*Supplied text:*
•••
Percona Platform is designed based on decades of experience from Percona experts, and its production-ready database software is battle-tested in mission-critical environments with the most demanding scale and performance needs.

Discover how the Percona Platform can make database management easier for you. 

 

Apr
19
2022
--

pt-archiver with Auto-Increment Column – Debunking a Blame

pt-archiver with Auto-Increment Column

pt-archiver with Auto-Increment ColumnAs a best practice before dropping a large table in MySQL, pt-archiver can be used to delete all the records in batches. This helps to avoid a situation where your server may get stalled under certain circumstances.

I recently read a comment from a user saying “The pt-archiver is not working as expected! It is skipping the last record, which seems like a bug.”. Let’s examine pt-archiver’s default behavior and understand why the author of this comment believes that pt-archiver is bugged (Spoiler: It’s not!).

But wait, before continuing on busting the blame, let me clarify why to use pt-archiver before dropping large tables.

When we drop a table in MySQL:

  • Table data/index (ibd) and definition (frm) files are removed.
  • Triggers are removed.
  • Table definition cache is updated by removing the table being dropped.
  • InnoDB buffer pool is scanned for associated pages to invalidate them.

Note that DROP is a DDL statement and it will require a Metadata Lock (MDL) to complete the task causing all the other threads to wait on that. This also creates additional pressure on the buffer pool for purging a large number of data pages associated with the table being dropped.

And finally, the table_definition_cache operation requires LOCK_open mutex to clean up and this causes all other threads to wait until the drop is complete.

To reduce the severity of this operation we can use pt-archiver to delete large data in small chunks, thus lowering the table size significantly. Once we have deleted records from the large table, the drop operation goes fast without creating a performance impact.

Coming back to debunking the blame. This behavior was noted by a community member that after the pt-archiver was completed, the table still had one row pending.
•••
*Available data:*
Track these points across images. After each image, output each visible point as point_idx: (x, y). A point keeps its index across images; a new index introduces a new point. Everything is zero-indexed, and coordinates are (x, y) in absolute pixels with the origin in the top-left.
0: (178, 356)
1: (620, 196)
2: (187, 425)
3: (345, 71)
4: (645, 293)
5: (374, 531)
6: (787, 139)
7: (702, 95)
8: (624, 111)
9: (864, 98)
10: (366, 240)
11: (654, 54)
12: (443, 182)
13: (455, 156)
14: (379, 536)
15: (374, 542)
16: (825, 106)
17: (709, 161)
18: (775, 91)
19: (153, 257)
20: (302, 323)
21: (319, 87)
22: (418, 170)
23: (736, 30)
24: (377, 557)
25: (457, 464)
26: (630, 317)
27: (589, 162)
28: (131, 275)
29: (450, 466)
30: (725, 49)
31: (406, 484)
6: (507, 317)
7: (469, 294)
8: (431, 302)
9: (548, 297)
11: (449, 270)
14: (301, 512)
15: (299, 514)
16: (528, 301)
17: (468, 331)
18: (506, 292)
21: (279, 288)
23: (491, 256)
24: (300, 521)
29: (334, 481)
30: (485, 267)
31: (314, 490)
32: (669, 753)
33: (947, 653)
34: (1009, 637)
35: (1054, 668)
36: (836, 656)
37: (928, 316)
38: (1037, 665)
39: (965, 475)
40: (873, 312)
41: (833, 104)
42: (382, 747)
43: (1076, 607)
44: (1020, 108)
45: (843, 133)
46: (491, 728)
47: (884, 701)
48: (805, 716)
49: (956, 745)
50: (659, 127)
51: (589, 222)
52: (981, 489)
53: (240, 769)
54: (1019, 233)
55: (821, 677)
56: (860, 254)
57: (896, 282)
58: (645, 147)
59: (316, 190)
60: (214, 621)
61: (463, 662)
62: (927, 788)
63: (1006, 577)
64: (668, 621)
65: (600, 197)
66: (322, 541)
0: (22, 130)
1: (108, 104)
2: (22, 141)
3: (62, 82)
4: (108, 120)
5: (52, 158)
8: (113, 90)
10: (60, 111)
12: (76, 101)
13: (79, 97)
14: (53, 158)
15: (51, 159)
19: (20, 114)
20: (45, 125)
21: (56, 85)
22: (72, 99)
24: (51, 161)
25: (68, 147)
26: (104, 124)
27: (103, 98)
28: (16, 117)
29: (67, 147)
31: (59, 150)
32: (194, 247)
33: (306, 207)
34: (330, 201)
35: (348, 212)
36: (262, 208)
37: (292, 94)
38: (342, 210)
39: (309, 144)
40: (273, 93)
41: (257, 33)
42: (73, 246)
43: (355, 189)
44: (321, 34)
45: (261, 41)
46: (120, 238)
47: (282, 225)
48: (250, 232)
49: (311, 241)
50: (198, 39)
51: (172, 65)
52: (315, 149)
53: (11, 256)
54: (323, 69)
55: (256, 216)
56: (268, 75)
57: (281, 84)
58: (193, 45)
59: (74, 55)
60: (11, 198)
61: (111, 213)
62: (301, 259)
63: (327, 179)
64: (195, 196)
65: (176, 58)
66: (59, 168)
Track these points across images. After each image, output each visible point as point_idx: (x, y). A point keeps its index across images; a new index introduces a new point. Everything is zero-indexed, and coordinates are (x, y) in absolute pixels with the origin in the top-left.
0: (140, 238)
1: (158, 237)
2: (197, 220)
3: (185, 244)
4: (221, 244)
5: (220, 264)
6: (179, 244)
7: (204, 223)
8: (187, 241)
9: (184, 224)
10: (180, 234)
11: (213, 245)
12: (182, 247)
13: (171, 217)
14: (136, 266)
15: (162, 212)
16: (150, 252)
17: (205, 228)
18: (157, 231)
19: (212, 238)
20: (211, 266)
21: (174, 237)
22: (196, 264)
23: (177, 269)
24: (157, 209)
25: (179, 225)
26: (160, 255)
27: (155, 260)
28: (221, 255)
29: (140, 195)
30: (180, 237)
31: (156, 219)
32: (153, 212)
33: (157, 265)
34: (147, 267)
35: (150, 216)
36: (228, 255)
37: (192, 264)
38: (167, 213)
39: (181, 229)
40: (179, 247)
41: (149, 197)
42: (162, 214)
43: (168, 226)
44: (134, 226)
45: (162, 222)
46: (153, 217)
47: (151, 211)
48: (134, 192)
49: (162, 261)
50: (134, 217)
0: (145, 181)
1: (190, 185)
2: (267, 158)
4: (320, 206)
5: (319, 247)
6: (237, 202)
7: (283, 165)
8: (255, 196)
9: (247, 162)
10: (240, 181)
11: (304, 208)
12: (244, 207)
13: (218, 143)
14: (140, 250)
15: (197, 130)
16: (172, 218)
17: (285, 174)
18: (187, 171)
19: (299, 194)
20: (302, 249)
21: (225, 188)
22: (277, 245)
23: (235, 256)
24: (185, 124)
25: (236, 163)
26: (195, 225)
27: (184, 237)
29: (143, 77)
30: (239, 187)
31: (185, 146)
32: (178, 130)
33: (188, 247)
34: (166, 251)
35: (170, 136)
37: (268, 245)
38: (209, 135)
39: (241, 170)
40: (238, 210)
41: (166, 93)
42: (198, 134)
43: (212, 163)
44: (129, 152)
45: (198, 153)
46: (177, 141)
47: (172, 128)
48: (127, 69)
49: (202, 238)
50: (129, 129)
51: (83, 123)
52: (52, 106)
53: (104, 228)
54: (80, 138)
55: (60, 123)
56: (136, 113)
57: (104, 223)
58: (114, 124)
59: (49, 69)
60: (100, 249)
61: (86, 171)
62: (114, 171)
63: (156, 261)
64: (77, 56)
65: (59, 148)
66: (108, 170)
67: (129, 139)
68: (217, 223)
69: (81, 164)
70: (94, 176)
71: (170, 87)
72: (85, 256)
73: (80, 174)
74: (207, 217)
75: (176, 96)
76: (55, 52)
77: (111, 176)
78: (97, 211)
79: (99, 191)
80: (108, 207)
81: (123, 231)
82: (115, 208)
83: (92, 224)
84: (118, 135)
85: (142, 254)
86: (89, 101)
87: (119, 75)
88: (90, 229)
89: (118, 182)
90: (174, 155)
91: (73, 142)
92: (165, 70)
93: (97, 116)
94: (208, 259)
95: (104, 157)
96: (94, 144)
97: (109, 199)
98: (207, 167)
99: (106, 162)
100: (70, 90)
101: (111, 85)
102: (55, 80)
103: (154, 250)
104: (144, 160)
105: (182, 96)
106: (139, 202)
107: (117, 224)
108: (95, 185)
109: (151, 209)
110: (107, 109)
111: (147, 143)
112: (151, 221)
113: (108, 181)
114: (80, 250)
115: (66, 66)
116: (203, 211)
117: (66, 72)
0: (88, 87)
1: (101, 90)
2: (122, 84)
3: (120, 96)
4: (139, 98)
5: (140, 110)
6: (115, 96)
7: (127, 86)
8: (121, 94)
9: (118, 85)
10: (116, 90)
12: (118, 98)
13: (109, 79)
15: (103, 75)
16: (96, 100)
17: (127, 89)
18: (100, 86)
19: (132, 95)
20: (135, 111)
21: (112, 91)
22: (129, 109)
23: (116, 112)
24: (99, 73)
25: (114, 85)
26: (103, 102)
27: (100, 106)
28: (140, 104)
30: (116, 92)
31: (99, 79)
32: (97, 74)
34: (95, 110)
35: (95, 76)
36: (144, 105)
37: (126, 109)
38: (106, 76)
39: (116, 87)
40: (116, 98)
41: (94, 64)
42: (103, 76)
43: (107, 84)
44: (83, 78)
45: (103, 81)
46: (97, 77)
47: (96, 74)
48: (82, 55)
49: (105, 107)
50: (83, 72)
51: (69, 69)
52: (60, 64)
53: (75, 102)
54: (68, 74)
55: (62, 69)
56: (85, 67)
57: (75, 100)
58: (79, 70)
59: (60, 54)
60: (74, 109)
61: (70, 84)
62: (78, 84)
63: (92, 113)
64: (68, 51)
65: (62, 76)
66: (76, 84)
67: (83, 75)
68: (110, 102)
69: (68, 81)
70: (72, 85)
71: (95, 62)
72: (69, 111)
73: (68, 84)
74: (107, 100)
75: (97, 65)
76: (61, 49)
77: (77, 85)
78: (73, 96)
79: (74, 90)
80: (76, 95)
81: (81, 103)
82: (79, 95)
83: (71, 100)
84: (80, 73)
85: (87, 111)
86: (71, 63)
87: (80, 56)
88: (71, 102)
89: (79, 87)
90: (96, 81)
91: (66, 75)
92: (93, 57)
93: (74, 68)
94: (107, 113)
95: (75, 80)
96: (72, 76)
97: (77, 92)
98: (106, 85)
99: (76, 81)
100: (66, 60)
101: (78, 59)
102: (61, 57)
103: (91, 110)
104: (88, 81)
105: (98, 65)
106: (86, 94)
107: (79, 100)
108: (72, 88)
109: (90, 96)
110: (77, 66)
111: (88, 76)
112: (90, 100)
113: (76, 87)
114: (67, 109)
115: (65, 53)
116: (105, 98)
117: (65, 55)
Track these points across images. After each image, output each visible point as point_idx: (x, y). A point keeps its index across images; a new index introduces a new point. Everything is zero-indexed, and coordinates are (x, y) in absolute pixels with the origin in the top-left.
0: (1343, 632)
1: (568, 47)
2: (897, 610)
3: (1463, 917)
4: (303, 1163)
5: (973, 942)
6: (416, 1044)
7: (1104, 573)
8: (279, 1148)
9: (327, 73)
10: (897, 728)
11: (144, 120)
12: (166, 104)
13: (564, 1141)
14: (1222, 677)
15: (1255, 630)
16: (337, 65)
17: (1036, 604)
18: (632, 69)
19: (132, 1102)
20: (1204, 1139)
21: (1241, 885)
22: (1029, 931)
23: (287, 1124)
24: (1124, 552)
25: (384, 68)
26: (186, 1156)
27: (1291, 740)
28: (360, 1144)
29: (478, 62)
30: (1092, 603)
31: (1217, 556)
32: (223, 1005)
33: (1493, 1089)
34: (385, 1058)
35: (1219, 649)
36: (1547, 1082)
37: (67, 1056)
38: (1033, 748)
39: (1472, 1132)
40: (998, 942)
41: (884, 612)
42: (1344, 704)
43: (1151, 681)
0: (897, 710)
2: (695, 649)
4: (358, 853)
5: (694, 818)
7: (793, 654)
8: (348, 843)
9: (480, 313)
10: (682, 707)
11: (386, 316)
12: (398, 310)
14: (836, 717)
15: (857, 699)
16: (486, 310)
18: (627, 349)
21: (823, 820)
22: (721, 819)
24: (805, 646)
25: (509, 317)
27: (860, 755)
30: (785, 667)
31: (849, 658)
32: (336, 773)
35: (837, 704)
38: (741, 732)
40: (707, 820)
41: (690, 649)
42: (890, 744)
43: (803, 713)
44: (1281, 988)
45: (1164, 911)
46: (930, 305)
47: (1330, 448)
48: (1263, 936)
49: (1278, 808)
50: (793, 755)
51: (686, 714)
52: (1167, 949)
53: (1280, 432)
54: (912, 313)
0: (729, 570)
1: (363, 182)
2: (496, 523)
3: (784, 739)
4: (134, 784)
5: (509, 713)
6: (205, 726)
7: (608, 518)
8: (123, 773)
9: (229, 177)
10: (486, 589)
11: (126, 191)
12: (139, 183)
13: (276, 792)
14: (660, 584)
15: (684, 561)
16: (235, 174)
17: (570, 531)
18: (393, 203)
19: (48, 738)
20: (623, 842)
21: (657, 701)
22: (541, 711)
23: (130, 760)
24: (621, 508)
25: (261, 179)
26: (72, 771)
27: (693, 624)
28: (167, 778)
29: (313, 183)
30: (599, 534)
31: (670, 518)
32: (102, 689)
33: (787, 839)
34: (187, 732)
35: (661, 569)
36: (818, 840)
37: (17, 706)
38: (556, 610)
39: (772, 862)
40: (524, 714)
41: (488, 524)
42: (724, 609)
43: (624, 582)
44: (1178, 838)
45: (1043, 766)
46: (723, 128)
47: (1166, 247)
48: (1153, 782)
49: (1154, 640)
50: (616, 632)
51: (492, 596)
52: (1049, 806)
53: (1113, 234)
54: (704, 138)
•••
*Things to do:*
• 1. In the article about pt-archiver, swap "comment" for "remark" while reproducing the passage between "pt-archiver with Auto-Increment Column –" and "dropping large tables.", inclusive.
• 2. Translate this sentence from the pt-archiver article into French: "Once we have deleted records from the large table, the drop operation goes fast without creating a performance impact."
Base each answer solely on the article about pt-archiver.

*Per-task answers:*
• 1.
pt-archiver with Auto-Increment Column – Debunking a Blame

pt-archiver with Auto-Increment Column

pt-archiver with Auto-Increment ColumnAs a best practice before dropping a large table in MySQL, pt-archiver can be used to delete all the records in batches. This helps to avoid a situation where your server may get stalled under certain circumstances.

I recently read a remark from a user saying “The pt-archiver is not working as expected! It is skipping the last record, which seems like a bug.”. Let’s examine pt-archiver’s default behavior and understand why the author of this remark believes that pt-archiver is bugged (Spoiler: It’s not!).

But wait, before continuing on busting the blame, let me clarify why to use pt-archiver before dropping large tables.

• 2. Une fois que nous avons supprimé les enregistrements de la grande table, l'opération DROP s'exécute rapidement sans avoir d'impact sur les performances.